I need to show that
$$
\int_0^\infty \frac{\sin^4x}{x^4}dx = \frac{\pi}{3}
$$
I have already derived the result $\int_0^\infty \frac{\sin^2x}{x^2} = \frac{\pi}{2}$ using complex analysis, a result which I am supposed to start from. Using a change of variable $ x \mapsto 2x $ :
$$
\int_0^\infty \frac{\sin^2(2x)}{x^2}dx = \pi
$$
Now using the identity $\sin^2(2x) = 4\sin^2x – 4\sin^4x $, we obtain
$$
\int_0^\infty \frac{\sin^2x – \sin^4x}{x^2}dx = \frac{\pi}{4}
$$
$$
\frac{\pi}{2} – \int_0^\infty \frac{\sin^4x}{x^2}dx = \frac{\pi}{4}
$$
$$
\int_0^\infty \frac{\sin^4x}{x^2}dx = \frac{\pi}{4}
$$
But I am now at a loss as to how to make $x^4$ appear at the denominator. Any ideas appreciated.

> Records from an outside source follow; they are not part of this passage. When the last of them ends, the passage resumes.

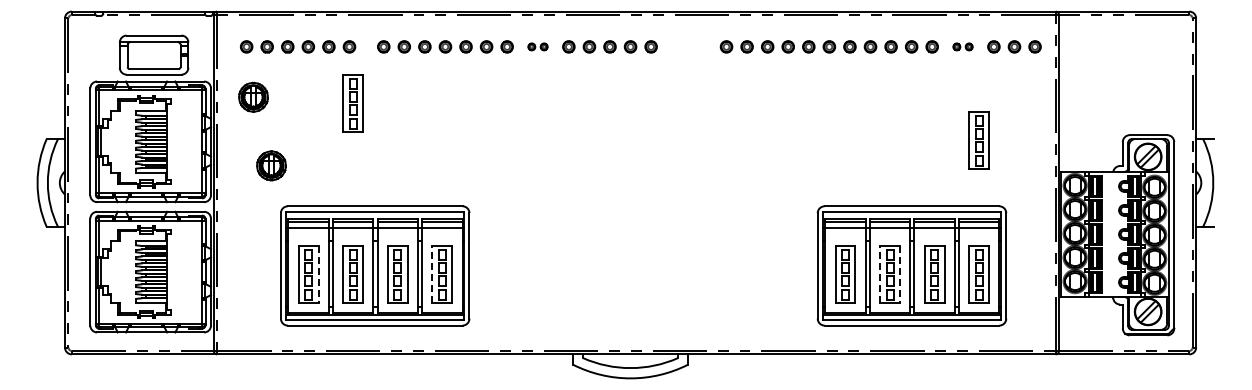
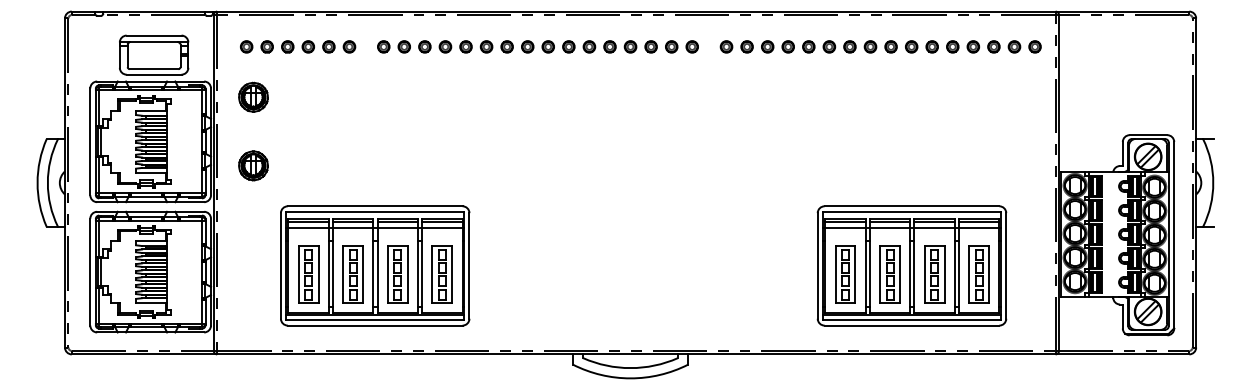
part at (537, 46) size: 22x10 px -> 34x14 px
part at (681, 46): none -> present
part at (962, 46) size: 22x10 px -> 34x14 px
part at (352, 103): present -> none
part at (978, 140): present -> none
part at (271, 165) position: (271, 165) -> (253, 165)
line at (432, 274): dashed -> solid
line at (880, 274): dashed -> solid
line at (318, 275): dashed -> solid
line at (900, 275): dashed -> solid
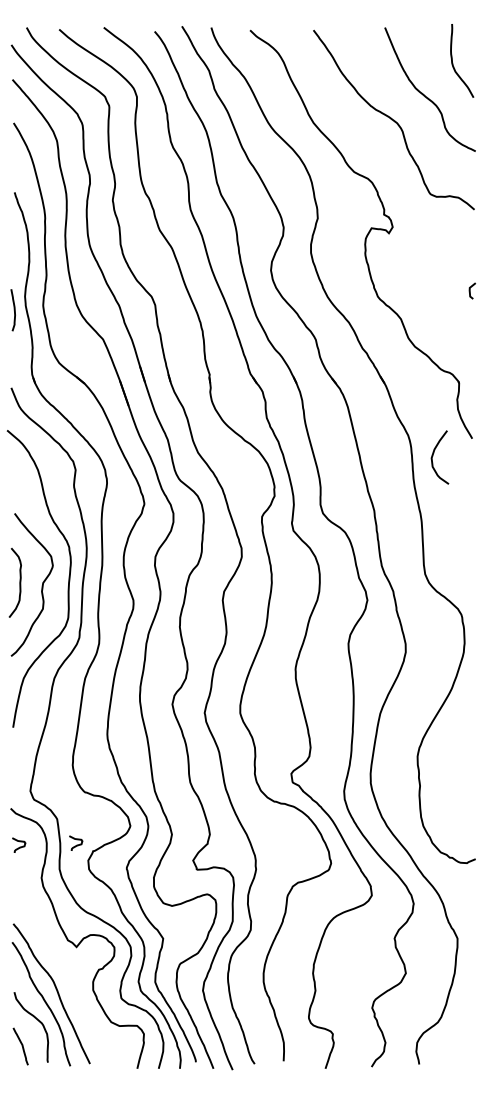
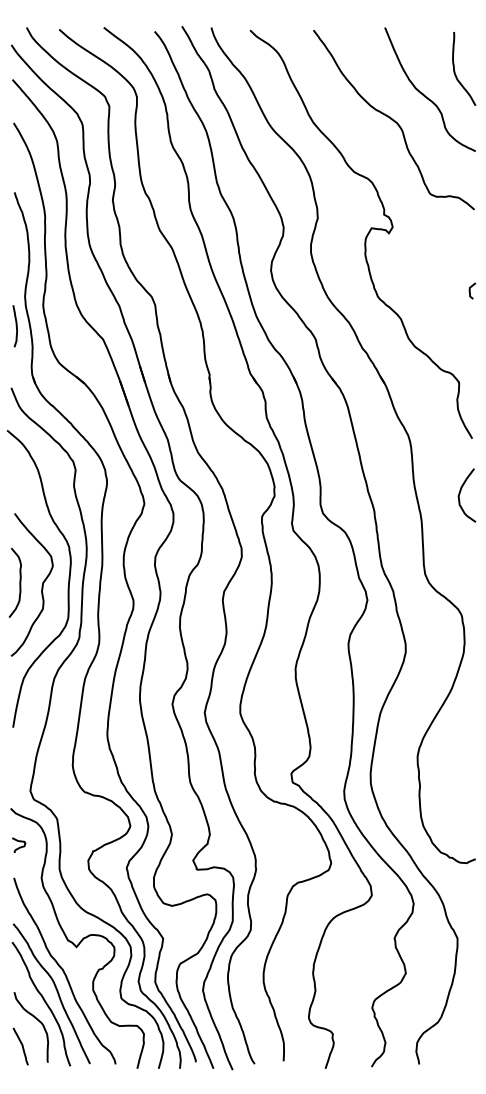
curve at (453, 63) position: (453, 63) -> (455, 71)
curve at (13, 310) position: (13, 310) -> (15, 326)
curve at (433, 456) position: (433, 456) -> (460, 494)
curve at (76, 840): present -> none
curve at (64, 970): none -> present
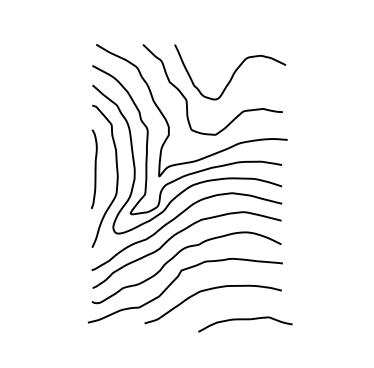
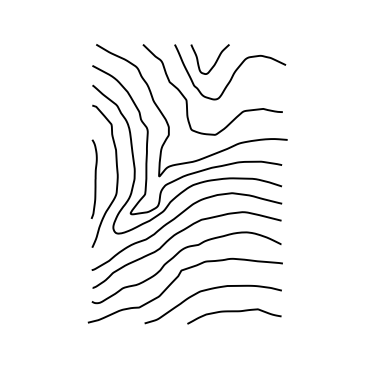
curve at (214, 62): none -> present
curve at (94, 168) position: (94, 168) -> (94, 178)
curve at (245, 320) position: (245, 320) -> (234, 312)
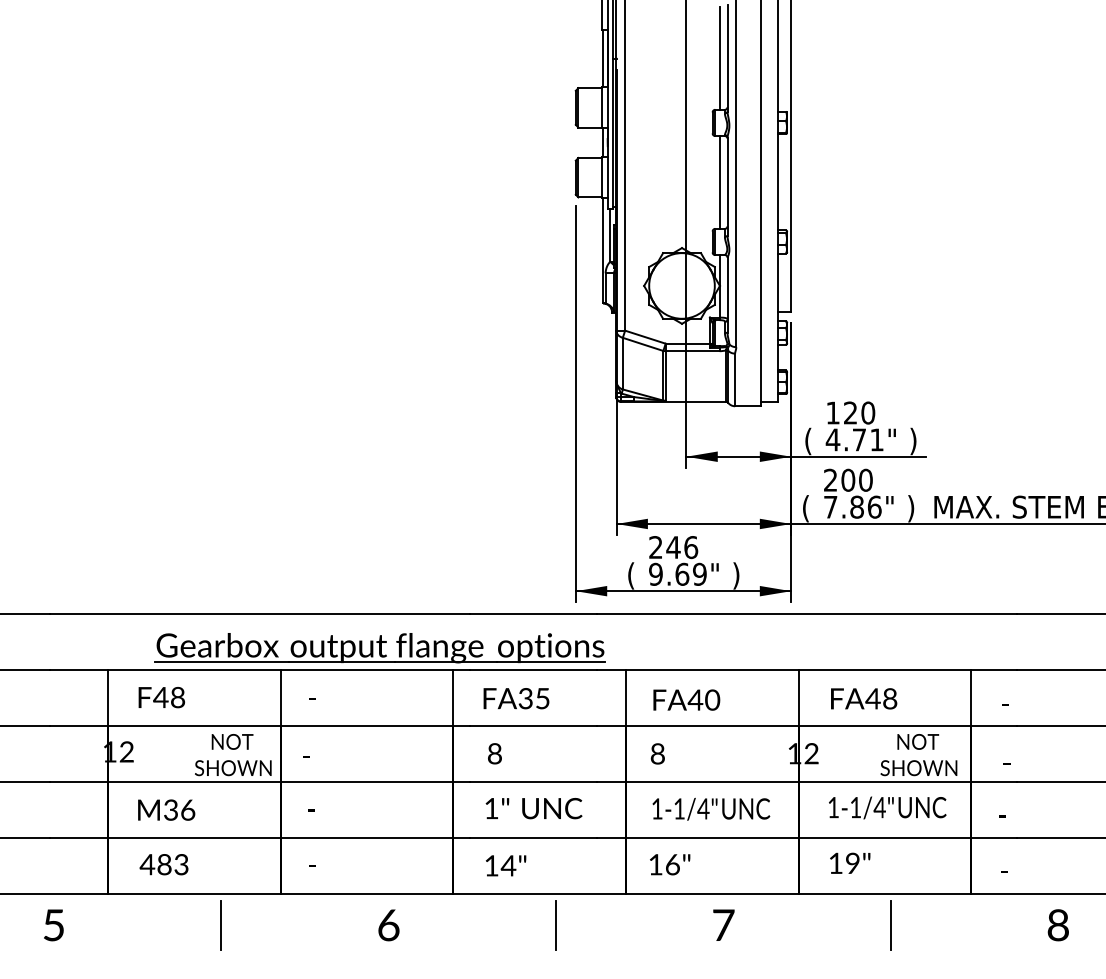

Important: I must start from $ \int_0^\infty \frac{\sin^2x}{x^2}dx $, and use the change of variable and identity mentioned above
Best Answer
You are likely expected to integrate by parts (twice) $$ \begin{eqnarray} \int \frac{\sin^4(x)}{x^4} \mathrm{d}x &=& -\frac{1}{3} \frac{\sin^4(x)}{x^3} + \frac{4}{3} \int \frac{\cos(x) \sin^3(x) }{x^3} \mathrm{d} x \\ &=& -\frac{1}{3} \frac{\sin^4(x)}{x^3} -\frac{2 \cos(x) \sin^3(x)}{3 x^2} + \frac{2}{3} \int \frac{3 \cos^2(x) \sin^2(x) - \sin^4(x)}{x^2} \mathrm{d} x \\ &=& -\frac{1}{3} \frac{\sin^4(x)}{x^3} -\frac{2 \cos(x) \sin^3(x)}{3 x^2} + \frac{2}{3} \int \left(\frac{\sin^2(2x)}{x^2} - \frac{\sin^2(x)}{x^2} \right) \mathrm{d}x \end{eqnarray} $$ where the last equality used $$\begin{eqnarray} 3 \cos^2(x) \sin^2(x) - \sin^4(x) &=& 3 \cos^2(x) \sin^2(x) - \sin^2(x) (1-\cos^2(x)) \\ &=& \left(2 \sin(x) \cos(x) \right)^2 - \sin^2(x) = \sin^2(2x) - \sin^2(x) \end{eqnarray} $$ Now $$\begin{eqnarray} \int_0^\infty \frac{\sin^4(x)}{x^4} \mathrm{d}x &=& \frac{2}{3} \int_0^\infty \frac{\sin^2(2x)}{x^2} \mathrm{d} x - \frac{2}{3} \int_0^\infty \frac{\sin^2(x)}{x^2} \mathrm{d}x \\ &=& \frac{4}{3} \int_0^\infty \frac{\sin^2(y)}{y^2} \mathrm{d} y - \frac{2}{3} \int_0^\infty \frac{\sin^2(x)}{x^2} \mathrm{d}x \\ &=& \frac{2}{3} \int_0^\infty \frac{\sin^2(x)}{x^2} \mathrm{d}x = \frac{\pi}{3} \end{eqnarray} $$